Commission report a huge, if imperfect step forward

An outline of the historical context around Baylor monuments was released on March 23, finding that some needed an update. Sarah Pinkerton | Photographer

The Commission on Historic Campus Representations’ report was released on March 23, outlining the historical context around monuments relating to Baylor and its recommendations for those it found needing an update.

The announcement of the statues commemorating Baylor’s first Black graduates, Rev. Robert Gilbert, B.A. ’67, and Barbara Walker, B.A. ’67, in front of the Tidwell Bible Building is a concrete jump in the right direction, not just a recommendation. And it’s a great one, especially as Walker’s will be the first full statue of a woman on campus.

After that, the commission did a great job overall of recommending solutions. There’s no doubt in that. But the commission handled different areas of campus differently, and what it was given didn’t encompass the whole discussion.

The “unknown enslaved” suggestion, an oddly named monument to commemorate the enslaved men and women who built the first campus, is a great step forward for the university to recognize its beginnings. This line from page 29 of the over 90-page report exemplifies the ideas behind the racial justice movement on campus:

“If, as one walks out of Waco Hall, one could simultaneously see [monuments to Baylor’s founders] and a monument to the enslaved people who helped build the University, then it would convey the message that all of these people were founders of Baylor University and that the University would not be here today without their contributions.”

Both the graduate and “unknown enslaved” monuments would serve to educate future generations of students about the history of Baylor’s interaction with Black people. Prospective students would see the statues on tours, and a renamed and revamped Burleson quadrangle would offer an opportunity for the students of today and tomorrow the chance to leave an imprint on campus that is more accepting than it was previously.

Retiring the Baylor University Mace, a symbol created by combining a sword given by President Andrew Jackson, a slaveholder, to the Baylor family and walking sticks from Governor Sam Houston and Baylor President Rufus C. Burleson, also both slaveholders, would be another great step in the right direction. Replacing it with an option made up of “input from Baylor students, alumni, faculty, and staff to inform the creation of a new symbol of authority that represents all Baylor constituents” would make commencement feel more special for all involved.
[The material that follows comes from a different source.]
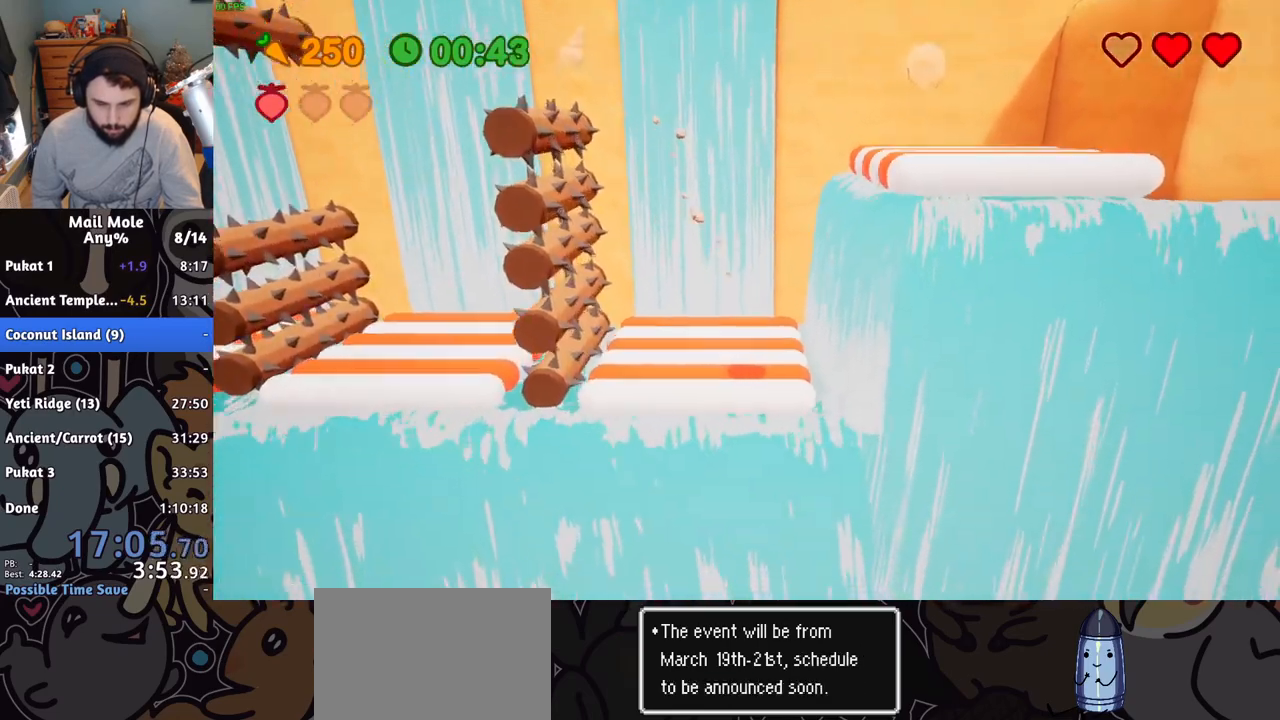
{"buttons": [], "left_stick": "right", "right_stick": "center", "events": []}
One of the best recommendations is the fifth from the Independence section of the report. Line Camp is the place where the traditions and history of Baylor are instilled in each new class of freshmen, and teaching them Baylor was constructed by enslaved men and women would only strengthen the trust of each student in the institution.

Still, there are questions. The following recommendations are conflicting and confusing.

The simplest is why did the commission recommend moving the statue of Burleson and not those of Judge R.E.B. Baylor and the memorials for the other founders?

All four were slave owners. James Huckins served in the Confederate Army, and it’s not unreasonable to think both William Milton Tryon and Judge Baylor would have served if the first hadn’t died over a decade earlier and the second wasn’t 67 at the start of the war. If the ties to the Confederacy and slavery weren’t the reason for the difference, what was it?

Compounding the Judge Baylor conundrum is the commission’s recommendation to remove his face from the Founders Medal. Is the medal more important to protect from the stains of slavery than the campus students walk every day?

Another issue is the glossed-over treatment of Antonia Teixeira, a “young woman entrusted to the care of the Burleson family during Rufus Burleson’s presidency.” Teixeira became pregnant after allegedly being drugged and raped multiple times by the brother of Burleson’s son-in-law. The scandal that surrounded Burleson’s attempts to cover up the assault and discredit Teixeira eventually led to his resignation.

If this was a major contributor in distinguishing the differences between Burleson and the founders, it should have been fleshed out in more than a single paragraph in the middle of a bulleted list near the end of the assessment of the Burleson Quadrangle.

Now that links to slavery and the Confederacy have been discussed, it’s time to launch more commissions. Why not investigate the Baylor community’s potential role in the Waco Horror? Why not cover how it responded to Brown v. Board of Education? There are so many times when Baylor and Waco were in conflict with the humanity of Black and brown people. Why limit it to events and people that happened and existed before 1900?

This is a huge step forward, no matter how many questions or complaints come out of it. Doing more investigations and discussions on issues of racism, sexism and religious diversity only increases the transparency of the university’s history and shows a willingness to keep growing as it moves forward.